Mucho se ha debatido entre tertulianos, columnistas, reporteros y expertos en filosofía política - últimamente abundan todos ellos en el fértil campo de la comunicación- sobre la calidad y cantidad de problemas y relatos que han llevado a la clase política española a la más desconcertante incapacidad para enfocar, ordenar y resolver los problemas que habían surgido, a raíz de las incontables convocatorias electorales de los últimos meses; en las que los españoles han tenido que depositar en las urnas las consabidas papeletas para elegir diputados, senadores, parlamentarios autonómicos, concejales… y hasta subdiáconos parroquiales para barrer las iglesias.

A todas estas convocatorias han acudido miles de candidatos de toda estirpe ideológica; decenas de Partidos Políticos en cada circunscripción electoral, con un bagaje confuso de iniciativas y propuestas para solventar los cientos de problemas, controversias, desajustes y ocurrencias dialécticas que cada uno de ellos traía en su ‘mochila de soluciones’ que los comités electorales de cada partido habían ido formulando para convencer al electorado. Aunque, en la cruel realidad de nuestra vida política, ninguno de los miembros de estos comités entendiesen nada de lo que aspiraban aclarar.

A la cuarta convocatoria -reinstaurada después de varios intentos de poner orden en el gobierno de la nación, sobre un verano catastrófico en acontecimientos inexplicables- el martirizado cuerpo electoral de la democracia española ha caído en la cuenta de que lo suyo es solamente un ‘problema de Fe’, como dirían los viejos catecismos tridentinos: Pues ¡ya nadie creía en nada! y la vida política se ha convertido en un tinglado de intereses personales, de ambiciones gananciales, de envidias y competencias entre compañeros de Alí-Babá, que solo aspiraban a cobrar los crecidos estipendios, complementos y compensaciones que la Constitución establecía para recompensar a los electos; favoreciendo los intereses de los poderes fácticos que dominaban la economía del País, y a asegurarse un incierto futuro, colándose por alguna de las puertas giratorias que los beneficiarios de las políticas igualitarias y sociales ofrecían a los administradores de la ‘res pública’ que figurasen en sus ‘listas de benefactores’. Como ya ocurría con muchos políticos de la etapa anterior que gozaban de abultados sueldos y retribuciones asignados a los sillones de los Consejos de Administración de diversas entidades públicas y privadas.
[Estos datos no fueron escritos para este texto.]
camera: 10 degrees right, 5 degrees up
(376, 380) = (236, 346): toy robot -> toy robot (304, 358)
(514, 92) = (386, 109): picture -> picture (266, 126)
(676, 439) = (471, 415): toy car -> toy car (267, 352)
Los electores españoles, que se habían educado en un ambiente ‘nacionalcatólico’ de infausta memoria, sabían que la ‘Fe es creer en lo que no vimos’, ni podemos ver -como la definían los catecismos jesuíticos que aprendieron de niños-. Empezando a comprender por propia experiencia que todas las promesas electorales, todos los propósitos sociales, laborales, educativos, sanitarios y de gestión pública, eran manifestaciones puramente retóricas, que nada tenían que ver con la realidad ni con el futuro de los electores. ¡Solo con su Fe! «Cree sólo la mitad de lo que veas; y nada de lo que te digan o prometan».

La vida política, tan valorada en los tiempos clásicos, cuando era para regir y administrar a la polis, se ha convertido en un acertijo de tópicos, frases hechas y engaños dialécticos, que suele no llegar a ninguna meta.
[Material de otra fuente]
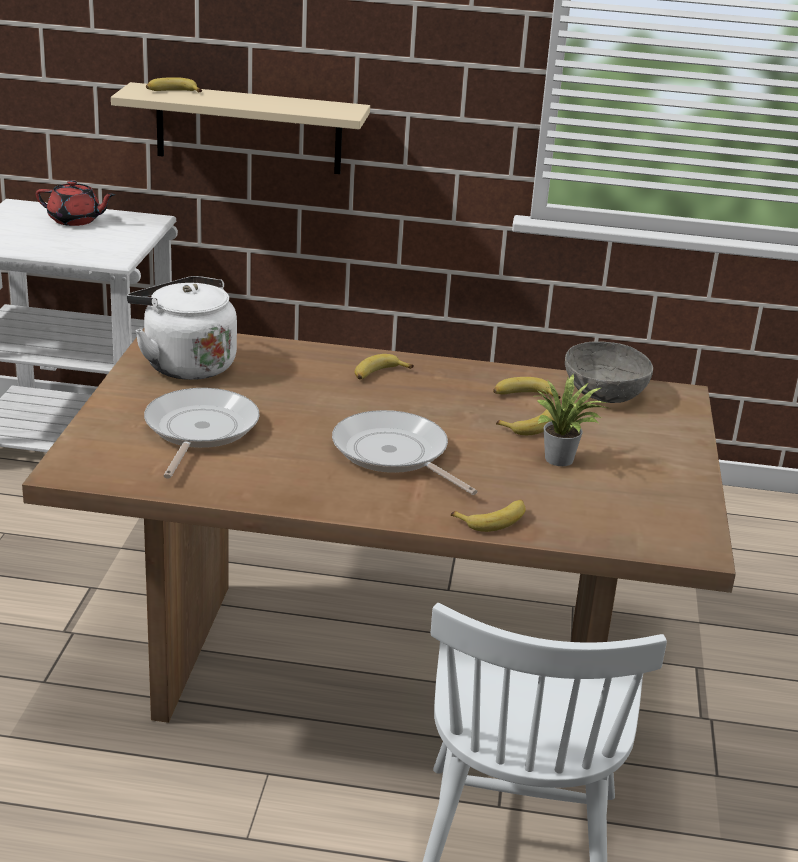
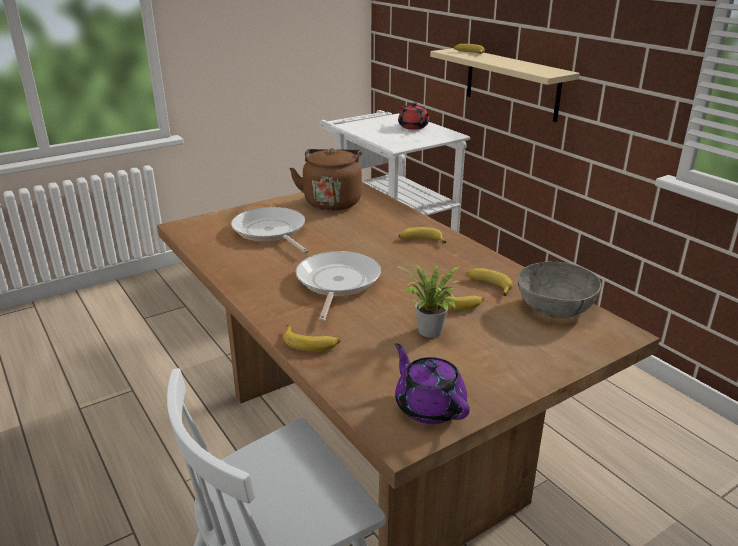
camera: 50 degrees right, 0 degrees up
(185, 364) = (332, 201): white kettle -> brown kettle
(199, 431) = (271, 232): frying pan -> frying pan turned 90 degrees counterclockwise
(671, 517) = (429, 406): none -> purple teapot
«Bien está lo que bien acaba»; titulaba Shakespeare una de sus ingeniosas comedias. Veremos a ver si el próximo 10 de Noviembre acaba bien esta dislocada aventura nacional, montada sobre un puzzle de partidos, ideologías desencuadernadas y propuestas cambiantes; pensadas para el ‘País de Jauja’ o para el de Liliput, según las imaginaba Jonhatan Swift para los países de Gullivert....

¡Ya está bien de cuentos y comedias en la vida política española! ¡Hagamos posible, en las urnas, un progresismo que parece imposible en la mente de nuestros dirigentes y ‘líderes’!.